By engaging in subtle maneuvers and writing poetry while working in the insurance industry Stevens is often described as one of America's most respected poets. He was a master stylist, employing an extraordinary vocabulary and a rigorous precision in crafting his poems. But he was also a philosopher of aesthetics, vigorously exploring the notion of poetry as the supreme fusion of the creative imagination and objective reality. Noted literary critic Harold Bloom, called Stevens "the best and most representative American poet of our time.”
Best-selling author and Harvard Negotiation Project co-founder William Ury (2016) recalled a breakfast conversation with financial magnate Warren Buffett. Buffett remarked, “I don’t understand all this ‘Yes' stuff. In my line of business, the most important word is ‘No.' I sit there all day and look at investment proposals and say ‘No, No, No, No, No’—until I see exactly what I am looking for. Then I say ‘Yes.’ All I have to do is say ‘Yes’ a few times in my life and I’ve made my fortune.”
Buffet’s decision-making paradigm around ‘no’ offers a simple reminder for today’s reflection. When people ask you to do something, think of the task as an investment proposal Buffet is considering. Would he invest? Should you invest your time? If no, say so and move on. Implementing such an approach, of course, if far easier said then done.

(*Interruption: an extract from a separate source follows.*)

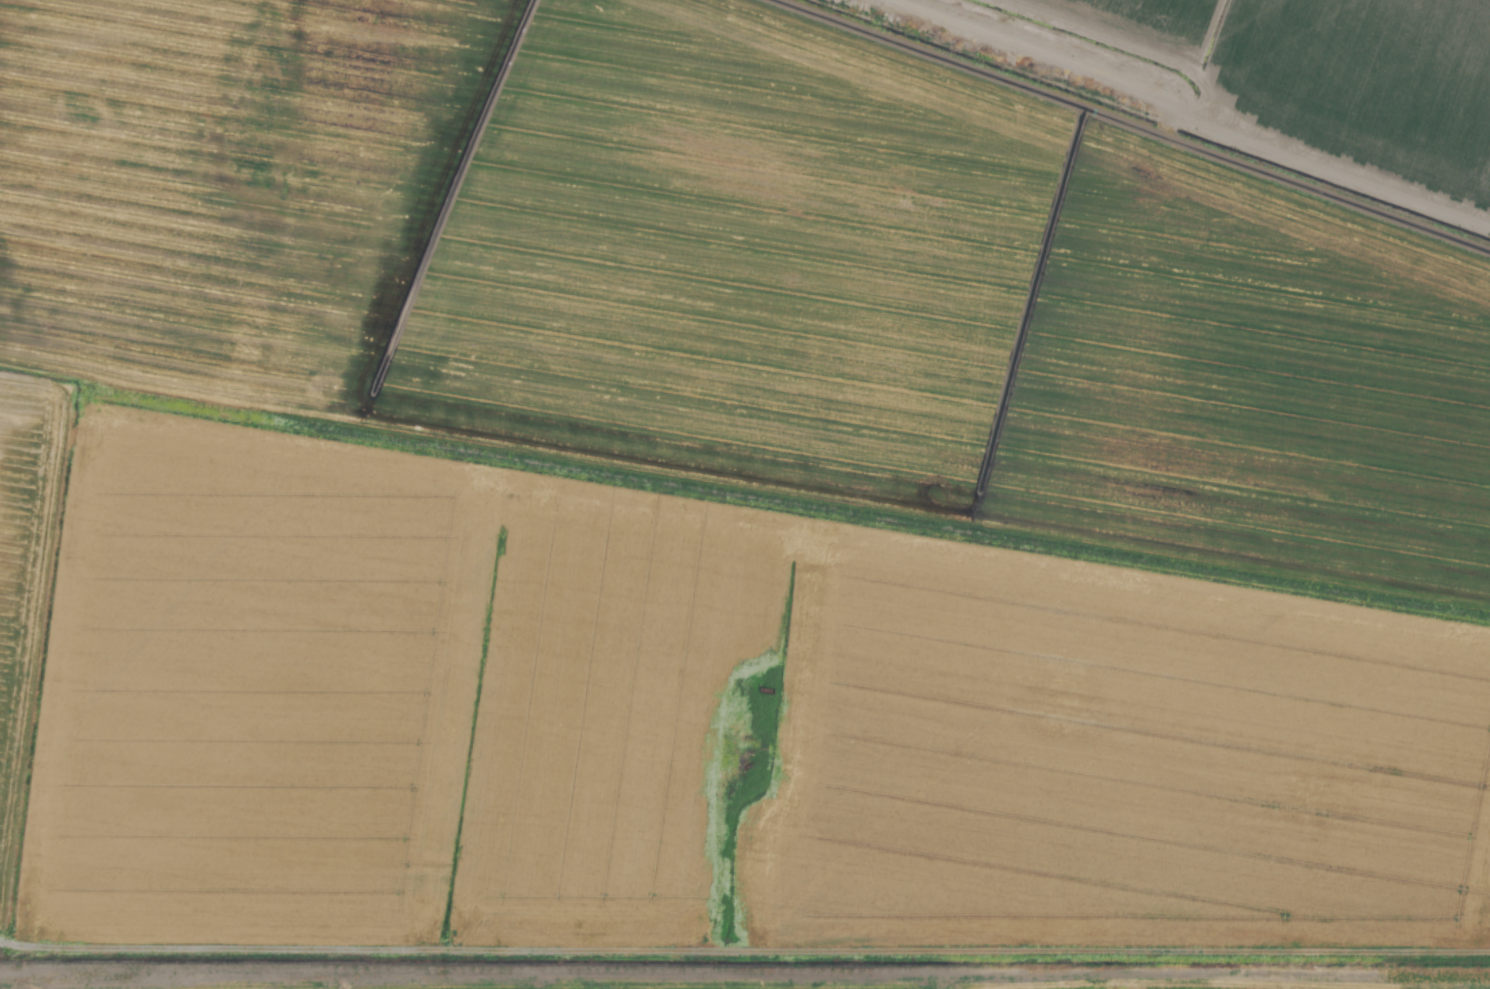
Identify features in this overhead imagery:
crop: (745, 494)
road: (744, 954)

As F. Diane Barth wrote in Psychology Today: “Many of us are afraid of conflict. We do not like others to be angry with us or critical of us. We therefore avoid saying ‘no’ when we are afraid that it will put us into conflict with someone else, whether that someone is an intimate partner, a colleague or friend, or a supervisor or boss. Many of us also try to avoid battles with our children, because we feel that if we say ‘no’ to them, they will stop loving us.”
How often do you say ‘yes’ when you really wanted to say ‘no’?
How often do you remind yourself you are afraid of conflict?
How often are you worried that other will be critical of you?
How often do you avoid saying ‘yes’ in order to keep the peace even though you wanted to say ‘no?’
How often do you find yourself saying ‘no’ to someone because you are afraid that if you said ‘yes’ they would stop loving you?